Control: retitle -1 in VMware with open-vm-tools-desktop, XFCE becomes
unresponsive after repeated copy/paste
On Wed, 16 Jul 2025 at 08:13:03 +0000, David Kennedy wrote:
after a few Ctrl-C keystrokes it crashes something and I can't use my mouse or
keyboard, and worth noting that these open-vm-tools below weren't installed
manually by me
Aha, open-vm-tools (or probably in your case open-vm-tools-desktop)
sounds like exactly the sort of component I had in mind - I had expected
it to have vmware in its name, but it does not.
Please check the systemd Journal for information about what is crashing
and in what way, by running journalctl as root (use sudo or su).
Probably the easiest way is:
- install the VM with a blank root password (this will add your non-root
user to the sudo group, making it an administrator)

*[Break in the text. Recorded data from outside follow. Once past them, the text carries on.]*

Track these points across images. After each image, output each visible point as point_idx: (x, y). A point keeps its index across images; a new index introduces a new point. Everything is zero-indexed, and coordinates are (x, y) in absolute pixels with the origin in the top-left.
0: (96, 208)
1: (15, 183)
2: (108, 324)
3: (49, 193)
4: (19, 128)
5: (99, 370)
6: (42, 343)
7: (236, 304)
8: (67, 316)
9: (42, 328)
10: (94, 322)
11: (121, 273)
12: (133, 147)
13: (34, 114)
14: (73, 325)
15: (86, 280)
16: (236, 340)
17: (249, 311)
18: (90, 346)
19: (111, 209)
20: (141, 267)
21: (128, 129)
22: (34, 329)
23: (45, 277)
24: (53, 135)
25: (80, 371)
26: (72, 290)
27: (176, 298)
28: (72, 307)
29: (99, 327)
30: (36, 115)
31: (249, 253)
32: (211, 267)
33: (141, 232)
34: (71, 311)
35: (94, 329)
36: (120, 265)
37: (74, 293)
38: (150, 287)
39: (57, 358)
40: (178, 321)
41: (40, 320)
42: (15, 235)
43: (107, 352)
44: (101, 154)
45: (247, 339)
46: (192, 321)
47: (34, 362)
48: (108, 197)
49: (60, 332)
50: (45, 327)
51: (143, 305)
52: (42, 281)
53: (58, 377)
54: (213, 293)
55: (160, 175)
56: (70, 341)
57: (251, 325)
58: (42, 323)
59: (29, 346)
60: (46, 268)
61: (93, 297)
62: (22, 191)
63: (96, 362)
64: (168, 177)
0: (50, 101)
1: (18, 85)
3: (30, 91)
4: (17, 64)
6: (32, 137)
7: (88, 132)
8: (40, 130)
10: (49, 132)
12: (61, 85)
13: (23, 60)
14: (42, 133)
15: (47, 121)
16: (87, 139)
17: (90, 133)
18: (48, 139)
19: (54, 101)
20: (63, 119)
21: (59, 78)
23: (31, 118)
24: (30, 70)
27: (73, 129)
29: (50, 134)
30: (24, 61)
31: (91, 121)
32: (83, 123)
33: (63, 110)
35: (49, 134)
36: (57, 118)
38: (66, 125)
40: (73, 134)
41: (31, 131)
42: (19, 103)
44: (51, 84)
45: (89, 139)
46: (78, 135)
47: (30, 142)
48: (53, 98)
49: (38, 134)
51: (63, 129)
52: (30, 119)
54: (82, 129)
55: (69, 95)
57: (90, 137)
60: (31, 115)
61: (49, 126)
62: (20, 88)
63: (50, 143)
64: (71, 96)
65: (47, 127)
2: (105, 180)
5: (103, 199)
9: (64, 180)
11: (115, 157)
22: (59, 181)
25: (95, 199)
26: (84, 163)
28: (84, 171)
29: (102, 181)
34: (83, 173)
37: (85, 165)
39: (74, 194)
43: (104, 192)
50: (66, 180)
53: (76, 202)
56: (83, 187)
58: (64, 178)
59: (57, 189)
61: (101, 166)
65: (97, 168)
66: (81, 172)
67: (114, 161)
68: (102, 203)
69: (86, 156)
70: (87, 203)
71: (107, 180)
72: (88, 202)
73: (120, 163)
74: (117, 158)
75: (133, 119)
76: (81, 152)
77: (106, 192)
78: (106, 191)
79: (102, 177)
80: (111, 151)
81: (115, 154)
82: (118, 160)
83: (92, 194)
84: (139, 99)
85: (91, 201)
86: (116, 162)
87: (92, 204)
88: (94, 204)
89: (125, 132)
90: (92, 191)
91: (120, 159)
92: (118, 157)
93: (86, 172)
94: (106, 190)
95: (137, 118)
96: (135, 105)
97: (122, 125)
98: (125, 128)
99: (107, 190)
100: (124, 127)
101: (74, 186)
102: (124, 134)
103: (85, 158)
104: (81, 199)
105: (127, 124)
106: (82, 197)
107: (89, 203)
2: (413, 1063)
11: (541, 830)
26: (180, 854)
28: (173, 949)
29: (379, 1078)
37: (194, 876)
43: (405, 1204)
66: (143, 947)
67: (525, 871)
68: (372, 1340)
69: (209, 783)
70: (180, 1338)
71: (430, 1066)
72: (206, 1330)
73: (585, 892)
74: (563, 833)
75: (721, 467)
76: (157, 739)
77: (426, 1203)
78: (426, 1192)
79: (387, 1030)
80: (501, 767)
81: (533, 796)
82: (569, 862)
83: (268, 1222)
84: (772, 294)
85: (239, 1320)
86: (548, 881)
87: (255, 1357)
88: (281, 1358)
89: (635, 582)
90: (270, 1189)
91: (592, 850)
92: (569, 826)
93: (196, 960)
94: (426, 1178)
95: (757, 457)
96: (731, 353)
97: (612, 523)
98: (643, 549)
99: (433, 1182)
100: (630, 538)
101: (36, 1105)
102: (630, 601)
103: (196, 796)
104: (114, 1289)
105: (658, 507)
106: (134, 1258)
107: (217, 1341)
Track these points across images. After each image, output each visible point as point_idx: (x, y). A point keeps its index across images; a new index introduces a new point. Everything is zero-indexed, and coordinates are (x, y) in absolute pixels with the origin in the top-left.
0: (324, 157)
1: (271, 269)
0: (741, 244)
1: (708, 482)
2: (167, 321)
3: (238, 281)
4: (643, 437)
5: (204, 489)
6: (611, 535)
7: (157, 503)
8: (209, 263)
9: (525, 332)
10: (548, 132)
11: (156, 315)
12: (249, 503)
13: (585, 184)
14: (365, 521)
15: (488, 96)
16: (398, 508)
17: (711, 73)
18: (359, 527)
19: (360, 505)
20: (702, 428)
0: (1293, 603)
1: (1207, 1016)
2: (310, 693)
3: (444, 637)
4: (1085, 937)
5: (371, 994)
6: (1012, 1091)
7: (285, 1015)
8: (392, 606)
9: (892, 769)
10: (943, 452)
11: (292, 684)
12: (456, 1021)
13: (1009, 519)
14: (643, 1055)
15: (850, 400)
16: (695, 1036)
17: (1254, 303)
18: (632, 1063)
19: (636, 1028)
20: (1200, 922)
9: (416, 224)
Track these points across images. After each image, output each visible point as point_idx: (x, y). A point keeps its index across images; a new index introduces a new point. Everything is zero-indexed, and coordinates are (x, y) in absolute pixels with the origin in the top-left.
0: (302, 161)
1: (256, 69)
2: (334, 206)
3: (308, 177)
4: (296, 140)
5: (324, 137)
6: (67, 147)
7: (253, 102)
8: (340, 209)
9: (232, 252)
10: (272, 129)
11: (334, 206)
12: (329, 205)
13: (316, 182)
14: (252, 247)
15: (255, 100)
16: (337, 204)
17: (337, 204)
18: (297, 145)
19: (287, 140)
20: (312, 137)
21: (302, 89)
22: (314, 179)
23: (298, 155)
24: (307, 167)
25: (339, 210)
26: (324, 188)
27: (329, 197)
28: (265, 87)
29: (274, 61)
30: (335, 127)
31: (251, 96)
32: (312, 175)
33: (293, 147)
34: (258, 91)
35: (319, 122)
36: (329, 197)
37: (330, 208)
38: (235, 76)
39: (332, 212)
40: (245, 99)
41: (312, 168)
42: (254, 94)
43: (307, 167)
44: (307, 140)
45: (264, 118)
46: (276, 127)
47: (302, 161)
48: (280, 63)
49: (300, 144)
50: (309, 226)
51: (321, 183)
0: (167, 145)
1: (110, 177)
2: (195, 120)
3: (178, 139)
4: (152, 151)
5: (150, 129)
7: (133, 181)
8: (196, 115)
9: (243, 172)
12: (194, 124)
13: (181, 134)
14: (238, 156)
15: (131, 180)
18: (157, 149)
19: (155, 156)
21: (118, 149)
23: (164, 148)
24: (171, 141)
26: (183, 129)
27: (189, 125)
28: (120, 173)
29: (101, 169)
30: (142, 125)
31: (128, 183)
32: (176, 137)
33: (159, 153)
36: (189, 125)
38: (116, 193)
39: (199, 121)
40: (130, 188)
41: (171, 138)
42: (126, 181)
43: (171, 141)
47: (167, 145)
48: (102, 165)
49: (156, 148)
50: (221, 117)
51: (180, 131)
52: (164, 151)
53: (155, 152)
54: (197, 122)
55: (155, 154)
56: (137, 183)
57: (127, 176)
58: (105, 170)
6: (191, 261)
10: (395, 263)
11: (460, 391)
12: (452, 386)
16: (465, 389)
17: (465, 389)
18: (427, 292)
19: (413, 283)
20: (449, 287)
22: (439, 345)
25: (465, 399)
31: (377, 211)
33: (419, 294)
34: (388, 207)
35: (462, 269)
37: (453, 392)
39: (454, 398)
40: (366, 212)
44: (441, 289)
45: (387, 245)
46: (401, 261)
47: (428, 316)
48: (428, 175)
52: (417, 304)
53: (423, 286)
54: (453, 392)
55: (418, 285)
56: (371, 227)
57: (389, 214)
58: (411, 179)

- when asked what tasks to install, add your chosen desktop environment
(XFCE?) and also the ssh server
- log in to the VM via ssh as your non-root user using their password
- in the ssh shell, run: sudo journalctl -f
- in the GUI interface, copy/paste repeatedly to trigger the bug
- everything that is written to the system log during that time will
appear in the ssh shell and can be copied into a text file
Your video seems to show the XFCE user interface becoming unresponsive,
which is not exactly a "crash"; it's possible that this is caused by
some component behind the scenes crashing, but it is not possible to
confirm or deny this by just looking at what is shown on the VM's
virtual monitor.
Another useful debugging step would be to remove open-vm-tools and
open-vm-tools-desktop from the VM:
sudo apt purge open-vm-tools open-vm-tools-desktop
then reboot the VM and try to reproduce the bug. If you cannot, then
that would be evidence of a problem with open-vm-tools. This will break
some VMware features (like clipboard sharing with the host machine) so
ideally you would not need to do this, but it provides a data point.
I don't use VMware myself (most Debian developers probably do not) so
this will probably have to be investigated further by someone who does.
If the log has evidence of a problem with open-vm-tools, then this bug
can/should be assigned to that package.